PROBLEM STATEMENT:
Work out how many lines of the data hold the string "teapot", and reply with that number alone.

Records from a collection
»»

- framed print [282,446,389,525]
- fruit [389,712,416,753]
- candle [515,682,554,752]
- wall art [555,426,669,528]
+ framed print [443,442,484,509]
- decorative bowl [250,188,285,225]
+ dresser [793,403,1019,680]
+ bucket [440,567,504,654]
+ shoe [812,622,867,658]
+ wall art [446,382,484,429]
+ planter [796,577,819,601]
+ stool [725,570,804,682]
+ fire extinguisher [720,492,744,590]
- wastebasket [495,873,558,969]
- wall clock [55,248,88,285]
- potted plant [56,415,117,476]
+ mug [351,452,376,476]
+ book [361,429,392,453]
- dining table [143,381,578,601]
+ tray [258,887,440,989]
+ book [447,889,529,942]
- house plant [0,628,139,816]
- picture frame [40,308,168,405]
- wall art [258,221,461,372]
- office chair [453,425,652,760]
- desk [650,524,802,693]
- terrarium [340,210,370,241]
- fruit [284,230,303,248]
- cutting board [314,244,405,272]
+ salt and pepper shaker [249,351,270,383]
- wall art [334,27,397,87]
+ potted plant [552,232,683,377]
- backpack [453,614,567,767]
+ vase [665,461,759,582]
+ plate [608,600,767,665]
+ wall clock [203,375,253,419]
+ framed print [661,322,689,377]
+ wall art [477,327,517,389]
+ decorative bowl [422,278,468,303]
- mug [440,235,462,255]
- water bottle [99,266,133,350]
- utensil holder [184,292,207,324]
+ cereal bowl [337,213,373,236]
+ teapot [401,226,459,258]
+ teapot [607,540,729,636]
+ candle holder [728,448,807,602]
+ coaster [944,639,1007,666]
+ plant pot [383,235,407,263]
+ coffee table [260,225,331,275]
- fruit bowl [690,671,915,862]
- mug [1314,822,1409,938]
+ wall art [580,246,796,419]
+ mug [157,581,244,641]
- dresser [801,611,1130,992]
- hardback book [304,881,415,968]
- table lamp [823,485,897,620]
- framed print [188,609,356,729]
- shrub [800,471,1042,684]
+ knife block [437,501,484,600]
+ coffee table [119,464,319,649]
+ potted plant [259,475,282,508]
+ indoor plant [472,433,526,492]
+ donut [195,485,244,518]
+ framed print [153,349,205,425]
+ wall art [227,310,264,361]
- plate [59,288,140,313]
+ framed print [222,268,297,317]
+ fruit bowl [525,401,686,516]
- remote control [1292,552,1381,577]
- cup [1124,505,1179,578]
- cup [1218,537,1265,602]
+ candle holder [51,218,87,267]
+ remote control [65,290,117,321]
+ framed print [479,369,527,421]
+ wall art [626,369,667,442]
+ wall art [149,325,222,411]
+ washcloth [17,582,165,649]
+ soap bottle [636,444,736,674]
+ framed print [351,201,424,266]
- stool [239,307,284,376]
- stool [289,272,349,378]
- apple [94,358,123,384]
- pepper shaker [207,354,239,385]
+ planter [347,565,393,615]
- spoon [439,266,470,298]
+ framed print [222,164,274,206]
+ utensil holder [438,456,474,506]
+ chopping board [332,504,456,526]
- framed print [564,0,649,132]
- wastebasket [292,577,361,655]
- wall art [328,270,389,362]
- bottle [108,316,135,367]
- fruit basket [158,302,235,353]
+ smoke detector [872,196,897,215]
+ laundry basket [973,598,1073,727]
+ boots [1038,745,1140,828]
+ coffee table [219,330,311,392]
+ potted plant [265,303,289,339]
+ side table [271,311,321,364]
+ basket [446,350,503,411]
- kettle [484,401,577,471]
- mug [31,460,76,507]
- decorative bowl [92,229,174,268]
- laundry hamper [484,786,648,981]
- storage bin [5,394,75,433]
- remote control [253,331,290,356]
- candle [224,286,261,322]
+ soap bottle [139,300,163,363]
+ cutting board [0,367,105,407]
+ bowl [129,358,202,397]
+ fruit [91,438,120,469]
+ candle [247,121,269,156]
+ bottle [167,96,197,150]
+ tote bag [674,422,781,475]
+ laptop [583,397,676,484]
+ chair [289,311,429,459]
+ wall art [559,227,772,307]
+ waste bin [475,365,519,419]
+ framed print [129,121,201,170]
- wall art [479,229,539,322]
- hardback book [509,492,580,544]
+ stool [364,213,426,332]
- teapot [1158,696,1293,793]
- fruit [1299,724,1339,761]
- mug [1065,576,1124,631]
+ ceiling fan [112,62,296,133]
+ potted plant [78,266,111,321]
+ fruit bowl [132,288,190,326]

««

FINISHED TASK:
3